An Indonesian businessman, Mr Atang Latief, who owns 27 per cent of the Christmas Island resort, was a shareholder in one of the casinos that was forced to close. Mr Atang is said to have brought in as another island investor Mr Robby Sumanpow, who now owns the resort’s biggest shareholding, 63 per cent.
Mr Sumanpow, an East Javanese, is well connected in Indonesia. Among his close friends are the former armed forces commander, Mr Benny Murdani, and Mr Hutomo “Tommy” Mandala Putra, 31, the youngest son of the President.
Mr Hutomo, who was recently rated by a business magazine the 13th wealthiest indigenous Indonesian, partly owns PT Sempati Air, an airline that plans to ferry gamblers from Indonesia to Christmas Island. It is already operating Fokker F-28 flights from Jakarta several times a week, competing with Ansett Airlines, which makes the four-hour flight from Perth and charter flights from Singapore.
Mr Sumanpow has been the marketing director of Indonesia’s clove-trading monopoly, which is chaired by Mr Hutomo.
In an interview in the Jakarta-based magazine `Tempo’, Mr Sumanpow was quoted as saying of the new casino’s remote location: “I’m sure that gamblers like moving from place to place, because gambling is a matter of life and death for them.”
Mr Woodmore, of Perth, describes himself as a minority investor with 10 per cent ownership of the resort, although the idea to establish the casino to lure gamblers from South-East Asia, particularly Indonesia and Singapore, was originally his. The nearest legal casinos to Indonesia are in Perth and Kuala Lumpur.
Mr Woodmore complained about a report in the Hong Kong-based `Asian Wall Street Journal’ on the casino’s Indonesian connections. “It did us some damage although it was all correct. We don’t mind what is published in Australia about it,” he said.
The Australian Government decided this month to waive the need for guests invited to the Christmas Island casino to be issued visas. This will allow players from Indonesia to stay up to five days without undergoing normal immigration procedures.
Once on Christmas Island, there are no other immigration checks to other Australian destinations, such as Perth, but an the onus will be on the casino to ensure that its guests do not travel to other parts of Australia.
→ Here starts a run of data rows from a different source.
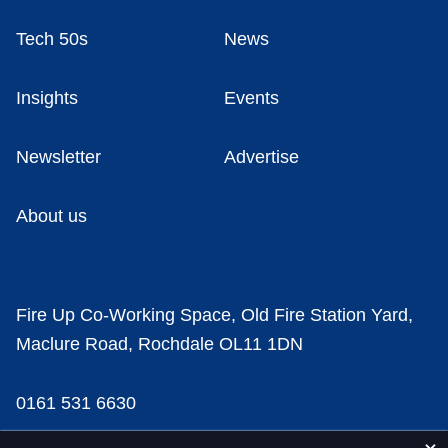
Tech 50s
News
Insights
Events
Newsletter
Advertise
About us
Fire Up Co-Working Space, Old Fire Station Yard,
Maclure Road, Rochdale OL11 1DN
0161 531 6630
The spokesman said the visa exemptions were introduced to allow Indonesians to travel to the casino on impulse. They would end in March. Christmas Island’s future is in many ways staked on the spin of the roulette wheel. A Federal Government report in 1990 warned that the island needed tourism to save it from a future of welfare handouts.
The resort will employ more than 150 locals. The casino project has been something of a headache for Mr Woodmore. There was a long legal battle with builders, shutdowns partly in response to the Western Australian Gaming Board’s decision to inquire into the suitability of the project’s backers to hold a casino licence, and problems associated with building a luxury resort in such an isolated place.
Mr Woodmore is gambling on up to 10 flights a week arriving on the island with an average of 50 passengers. He talks enthusiastically about the island’s other attractions, such as the annual crab invasion and deep-sea fishing.